Experimental funk with The Dub Narcotic Sound System
This week’s selection will get your booty shaking and your heart thumping. And seeing how movement generates heat, it goes without saying that this week’s selection just may save your life this winter.
The Dub Narcotic Sound System are the most eccentric, eclectic, foot-tappingly fly party this side of the Mississippi. Coming from indie rock hub Olympia, Washington and named after K Records’ Dub Narcotic studio, the band features K Records founder Calvin Johnson and Heather Dunn and Chris Sutton-both members of minimalist funk band C.O.C.O.
Combining the lo-fi Olympia sound with bass heavy grooves and loose drum rhythms, the Dub Narcotic Sound System is a fun collective of rap, reggae, blues, rock, and funk sounds. Experimentation is the word of the day with this band, and they aren’t afraid to move from the Hendrix-inspired rave-up “Teenage Time Bomb” to the rap-rock of “Hand Clappin'” or the ten-minute funk epic “Fudgy the Whale.”
Any of their four albums is an excuse for a party. Guaranteed to raise the dormant rug-cutter in the tamest among you, Dunn and Sutton strip the music down to its most basic elements to create underneath every track a fluid bass and drum groove that isn’t afraid to move with the mood and, more often, with Johnson’s erratic bass voice.
This is where the Dub Narcotic Sound System breaks from traditional funk.
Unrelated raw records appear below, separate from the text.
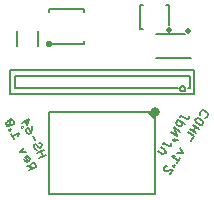
<source format=gbo>
G75*
%MOIN*%
%OFA0B0*%
%FSLAX25Y25*%
%IPPOS*%
%LPD*%
%AMOC8*
5,1,8,0,0,1.08239X$1,22.5*
%
%ADD10C,0.00600*%
%ADD11C,0.00500*%
%ADD12C,0.01969*%
%ADD13C,0.02227*%
%ADD14C,0.03150*%
%ADD15C,0.00394*%
D10*
X0035812Y0059807D02*
X0038141Y0060968D01*
X0037560Y0062132D01*
X0036978Y0062327D01*
X0036202Y0061940D01*
X0036008Y0061358D01*
X0036588Y0060194D01*
X0036201Y0060970D02*
X0035038Y0061359D01*
X0034885Y0062637D02*
X0034304Y0062832D01*
X0033917Y0063608D01*
X0034499Y0064383D02*
X0035273Y0062831D01*
X0034885Y0062637D02*
X0035661Y0063024D01*
X0035856Y0063606D01*
X0035469Y0064382D01*
X0034887Y0064577D01*
X0034499Y0064383D01*
X0034735Y0065855D02*
X0032795Y0065857D01*
X0033961Y0067407D01*
X0032105Y0071129D02*
X0032495Y0072292D01*
X0030166Y0071131D01*
X0029779Y0071907D02*
X0030553Y0070354D01*
X0029238Y0072991D02*
X0029045Y0073380D01*
X0029433Y0073573D01*
X0029626Y0073185D01*
X0029238Y0072991D01*
X0028969Y0074503D02*
X0028387Y0074698D01*
X0028000Y0075474D01*
X0028195Y0076056D01*
X0029747Y0076830D01*
X0028969Y0074503D01*
X0030522Y0075277D01*
X0030716Y0075859D01*
X0030329Y0076635D01*
X0029747Y0076830D01*
X0033282Y0075638D02*
X0035611Y0076799D01*
X0035027Y0075054D01*
X0034253Y0076607D01*
X0035179Y0073777D02*
X0034791Y0073583D01*
X0034597Y0073001D01*
X0034984Y0072225D01*
X0035565Y0072031D01*
X0036342Y0072418D01*
X0035761Y0073582D01*
X0035179Y0073777D01*
X0036731Y0073581D02*
X0036342Y0072418D01*
X0036882Y0071333D02*
X0037656Y0069781D01*
X0037809Y0068503D02*
X0037421Y0068309D01*
X0037226Y0067728D01*
X0037613Y0066951D01*
X0038195Y0066757D01*
X0038778Y0067532D02*
X0038391Y0068308D01*
X0037809Y0068503D01*
X0038973Y0069083D02*
X0039555Y0068889D01*
X0039942Y0068112D01*
X0039747Y0067531D01*
X0039359Y0067337D01*
X0038778Y0067532D01*
X0039512Y0066059D02*
X0040286Y0064507D01*
X0041450Y0065087D02*
X0039121Y0063926D01*
X0038347Y0065479D02*
X0040676Y0066640D01*
X0036731Y0073581D02*
X0036732Y0074551D01*
X0042183Y0101861D02*
X0053994Y0101861D01*
X0053994Y0103042D01*
X0053994Y0112491D02*
X0053994Y0113672D01*
X0042183Y0113672D01*
X0042183Y0112491D01*
X0042183Y0103042D02*
X0042183Y0101861D01*
X0078650Y0066144D02*
X0080105Y0065200D01*
X0081304Y0065455D01*
X0081049Y0066655D01*
X0079594Y0067599D01*
X0080254Y0068616D02*
X0080727Y0069343D01*
X0080491Y0068979D02*
X0082309Y0067798D01*
X0082909Y0067926D01*
X0083145Y0068290D01*
X0083018Y0068889D01*
X0083615Y0069809D02*
X0083852Y0070173D01*
X0084215Y0069937D01*
X0083979Y0069573D01*
X0083615Y0069809D01*
X0083979Y0069573D02*
X0085179Y0069828D01*
X0085111Y0071317D02*
X0082929Y0072734D01*
X0083874Y0074189D02*
X0085111Y0071317D01*
X0086056Y0072772D02*
X0083874Y0074189D01*
X0084898Y0074969D02*
X0085625Y0074497D01*
X0086225Y0074624D01*
X0086934Y0075715D01*
X0087661Y0075243D02*
X0085479Y0076660D01*
X0084770Y0075569D01*
X0084898Y0074969D01*
X0086139Y0077677D02*
X0086611Y0078404D01*
X0086375Y0078040D02*
X0088194Y0076859D01*
X0088793Y0076987D01*
X0089030Y0077350D01*
X0088902Y0077950D01*
X0090173Y0075076D02*
X0092355Y0073658D01*
X0092652Y0074911D02*
X0091197Y0075856D01*
X0091069Y0076456D01*
X0091542Y0077183D01*
X0092141Y0077311D01*
X0093596Y0076366D01*
X0093724Y0075766D01*
X0093252Y0075038D01*
X0092652Y0074911D01*
X0091264Y0074367D02*
X0090319Y0072912D01*
X0089228Y0073621D02*
X0091411Y0072203D01*
X0090751Y0071187D02*
X0089806Y0069732D01*
X0090751Y0071187D02*
X0088568Y0072604D01*
X0086086Y0067190D02*
X0087069Y0065517D01*
X0085141Y0065735D01*
X0084481Y0064719D02*
X0083281Y0064464D01*
X0085464Y0063046D01*
X0085936Y0063774D02*
X0084991Y0062319D01*
X0084331Y0061303D02*
X0084095Y0060939D01*
X0083731Y0061175D01*
X0083968Y0061539D01*
X0084331Y0061303D01*
X0083529Y0060067D02*
X0081129Y0059557D01*
X0080766Y0059793D01*
X0080638Y0060393D01*
X0081110Y0061121D01*
X0081710Y0061248D01*
X0083529Y0060067D02*
X0082584Y0058612D01*
X0094256Y0077382D02*
X0094856Y0077510D01*
X0095329Y0078237D01*
X0095201Y0078837D01*
X0093746Y0079782D01*
X0093146Y0079654D01*
X0092674Y0078927D01*
X0092801Y0078327D01*
D11*
X0090765Y0085247D02*
X0029348Y0085247D01*
X0029348Y0093121D01*
X0090765Y0093121D01*
X0090765Y0085247D01*
X0089191Y0087215D02*
X0088797Y0087215D01*
X0089191Y0087215D02*
X0089191Y0091152D01*
X0030923Y0091152D01*
X0030923Y0087215D01*
X0085254Y0087215D01*
X0086027Y0087002D02*
X0086029Y0087062D01*
X0086035Y0087121D01*
X0086045Y0087180D01*
X0086059Y0087238D01*
X0086076Y0087295D01*
X0086098Y0087351D01*
X0086123Y0087405D01*
X0086152Y0087458D01*
X0086184Y0087508D01*
X0086219Y0087556D01*
X0086258Y0087602D01*
X0086299Y0087645D01*
X0086344Y0087685D01*
X0086391Y0087722D01*
X0086440Y0087756D01*
X0086491Y0087786D01*
X0086545Y0087813D01*
X0086600Y0087836D01*
X0086656Y0087856D01*
X0086714Y0087872D01*
X0086772Y0087884D01*
X0086832Y0087892D01*
X0086891Y0087896D01*
X0086951Y0087896D01*
X0087010Y0087892D01*
X0087070Y0087884D01*
X0087128Y0087872D01*
X0087186Y0087856D01*
X0087242Y0087836D01*
X0087297Y0087813D01*
X0087351Y0087786D01*
X0087402Y0087756D01*
X0087451Y0087722D01*
X0087498Y0087685D01*
X0087543Y0087645D01*
X0087584Y0087602D01*
X0087623Y0087556D01*
X0087658Y0087508D01*
X0087690Y0087458D01*
X0087719Y0087405D01*
X0087744Y0087351D01*
X0087766Y0087295D01*
X0087783Y0087238D01*
X0087797Y0087180D01*
X0087807Y0087121D01*
X0087813Y0087062D01*
X0087815Y0087002D01*
X0087813Y0086942D01*
X0087807Y0086883D01*
X0087797Y0086824D01*
X0087783Y0086766D01*
X0087766Y0086709D01*
X0087744Y0086653D01*
X0087719Y0086599D01*
X0087690Y0086546D01*
X0087658Y0086496D01*
X0087623Y0086448D01*
X0087584Y0086402D01*
X0087543Y0086359D01*
X0087498Y0086319D01*
X0087451Y0086282D01*
X0087402Y0086248D01*
X0087351Y0086218D01*
X0087297Y0086191D01*
X0087242Y0086168D01*
X0087186Y0086148D01*
X0087128Y0086132D01*
X0087070Y0086120D01*
X0087010Y0086112D01*
X0086951Y0086108D01*
X0086891Y0086108D01*
X0086832Y0086112D01*
X0086772Y0086120D01*
X0086714Y0086132D01*
X0086656Y0086148D01*
X0086600Y0086168D01*
X0086545Y0086191D01*
X0086491Y0086218D01*
X0086440Y0086248D01*
X0086391Y0086282D01*
X0086344Y0086319D01*
X0086299Y0086359D01*
X0086258Y0086402D01*
X0086219Y0086448D01*
X0086184Y0086496D01*
X0086152Y0086546D01*
X0086123Y0086599D01*
X0086098Y0086653D01*
X0086076Y0086709D01*
X0086059Y0086766D01*
X0086045Y0086824D01*
X0086035Y0086883D01*
X0086029Y0086942D01*
X0086027Y0087002D01*
X0089728Y0097411D02*
X0077917Y0097411D01*
X0077917Y0105285D02*
X0087760Y0105285D01*
X0082183Y0108160D02*
X0082183Y0114853D01*
X0081395Y0114853D01*
X0073521Y0114853D02*
X0072734Y0114853D01*
X0072734Y0106979D01*
X0073521Y0106979D01*
X0075411Y0079341D02*
X0077773Y0079341D01*
X0077773Y0076979D01*
X0075411Y0079341D01*
X0075488Y0079265D02*
X0077773Y0079265D01*
X0077773Y0079341D02*
X0077773Y0051782D01*
X0042340Y0051782D01*
X0042340Y0079341D01*
X0077773Y0079341D01*
X0077773Y0078766D02*
X0075986Y0078766D01*
X0076485Y0078268D02*
X0077773Y0078268D01*
X0077773Y0077769D02*
X0076983Y0077769D01*
X0077482Y0077271D02*
X0077773Y0077271D01*
X0038521Y0101192D02*
X0038521Y0106310D01*
X0031828Y0106310D02*
X0031828Y0101192D01*
D12*
X0082183Y0106585D03*
X0088744Y0106269D03*
D13*
X0042183Y0101861D03*
D14*
X0077773Y0079341D03*
D15*
X0033026Y0074317D02*
X0033028Y0074350D01*
X0033034Y0074382D01*
X0033043Y0074414D01*
X0033057Y0074444D01*
X0033073Y0074472D01*
X0033093Y0074498D01*
X0033116Y0074522D01*
X0033142Y0074543D01*
X0033170Y0074560D01*
X0033200Y0074575D01*
X0033231Y0074585D01*
X0033263Y0074592D01*
X0033296Y0074595D01*
X0033329Y0074594D01*
X0033361Y0074589D01*
X0033393Y0074580D01*
X0033424Y0074568D01*
X0033452Y0074552D01*
X0033479Y0074533D01*
X0033503Y0074511D01*
X0033525Y0074486D01*
X0033543Y0074458D01*
X0033558Y0074429D01*
X0033570Y0074398D01*
X0033578Y0074366D01*
X0033582Y0074333D01*
X0033582Y0074301D01*
X0033578Y0074268D01*
X0033570Y0074236D01*
X0033558Y0074205D01*
X0033543Y0074176D01*
X0033525Y0074148D01*
X0033503Y0074123D01*
X0033479Y0074101D01*
X0033452Y0074082D01*
X0033424Y0074066D01*
X0033393Y0074054D01*
X0033361Y0074045D01*
X0033329Y0074040D01*
X0033296Y0074039D01*
X0033263Y0074042D01*
X0033231Y0074049D01*
X0033200Y0074059D01*
X0033170Y0074074D01*
X0033142Y0074091D01*
X0033116Y0074112D01*
X0033093Y0074136D01*
X0033073Y0074162D01*
X0033057Y0074190D01*
X0033043Y0074220D01*
X0033034Y0074252D01*
X0033028Y0074284D01*
X0033026Y0074317D01*
M02*

</source>
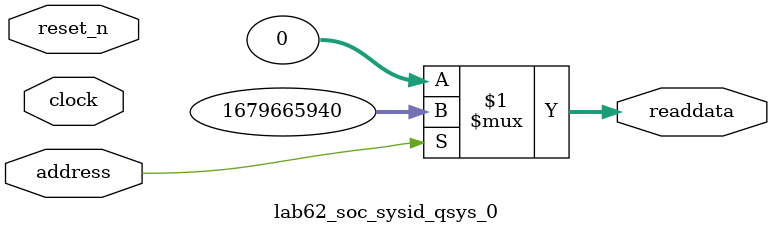
<source format=v>



// synthesis translate_off
`timescale 1ns / 1ps
// synthesis translate_on

// turn off superfluous verilog processor warnings 
// altera message_level Level1 
// altera message_off 10034 10035 10036 10037 10230 10240 10030 

module lab62_soc_sysid_qsys_0 (
               // inputs:
                address,
                clock,
                reset_n,

               // outputs:
                readdata
             )
;

  output  [ 31: 0] readdata;
  input            address;
  input            clock;
  input            reset_n;

  wire    [ 31: 0] readdata;
  //control_slave, which is an e_avalon_slave
  assign readdata = address ? 1679665940 : 0;

endmodule



</source>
They bring to rhythm-heavy music an ethic every bit as unpolished as their K label mates, and the result is an almost primal sound. But it also means that the drums and bass are brought again and again to the front of the mix.
For your next party you’ll probably play something lame like “Jingle Bell Rock” or “Santa Baby,” but you don’t have to. Sure the Dub Narcotic may not bring the holiday spirit, but they never fake the funk. I’ll take the latter every time.